-- Data follows --
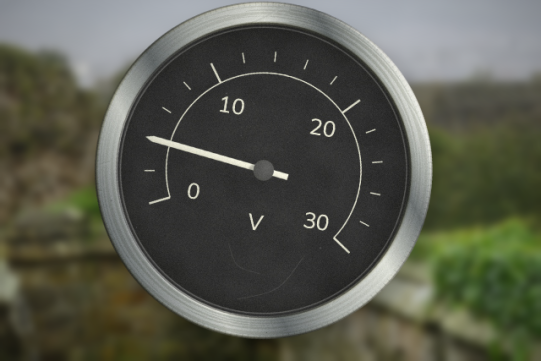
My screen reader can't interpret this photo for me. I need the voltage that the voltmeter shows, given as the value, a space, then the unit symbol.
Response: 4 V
-- Data concluded --
-- Data follows --
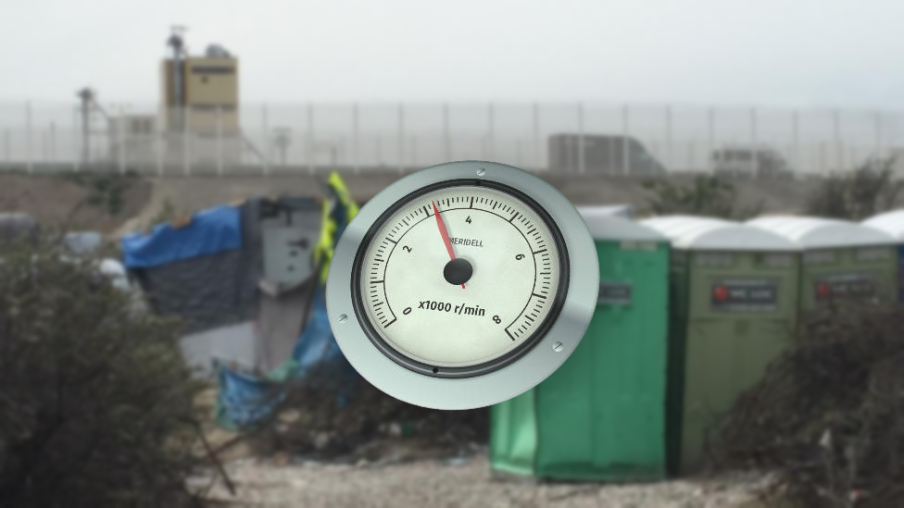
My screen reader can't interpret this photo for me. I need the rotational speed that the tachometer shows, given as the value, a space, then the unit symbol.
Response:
-- Data concluded --
-- Data follows --
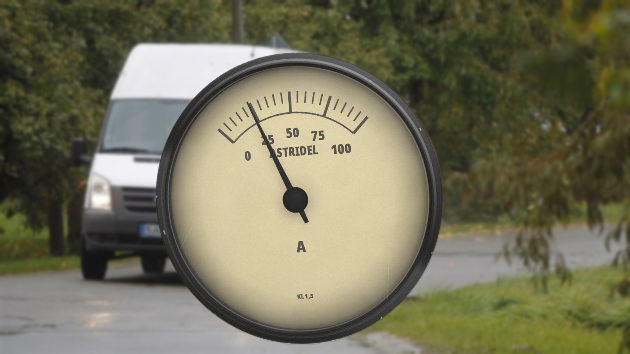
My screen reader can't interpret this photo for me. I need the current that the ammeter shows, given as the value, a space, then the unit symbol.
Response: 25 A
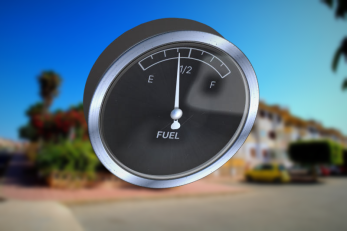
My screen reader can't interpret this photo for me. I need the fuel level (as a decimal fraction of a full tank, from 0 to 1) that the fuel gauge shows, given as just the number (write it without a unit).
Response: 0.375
-- Data concluded --
(Exercise objective) Extract every line in the rows above that contains the string "Response". Letter case counts when matching.

(Task result)
Response: 4 V
Response:
Response: 25 A
Response: 0.375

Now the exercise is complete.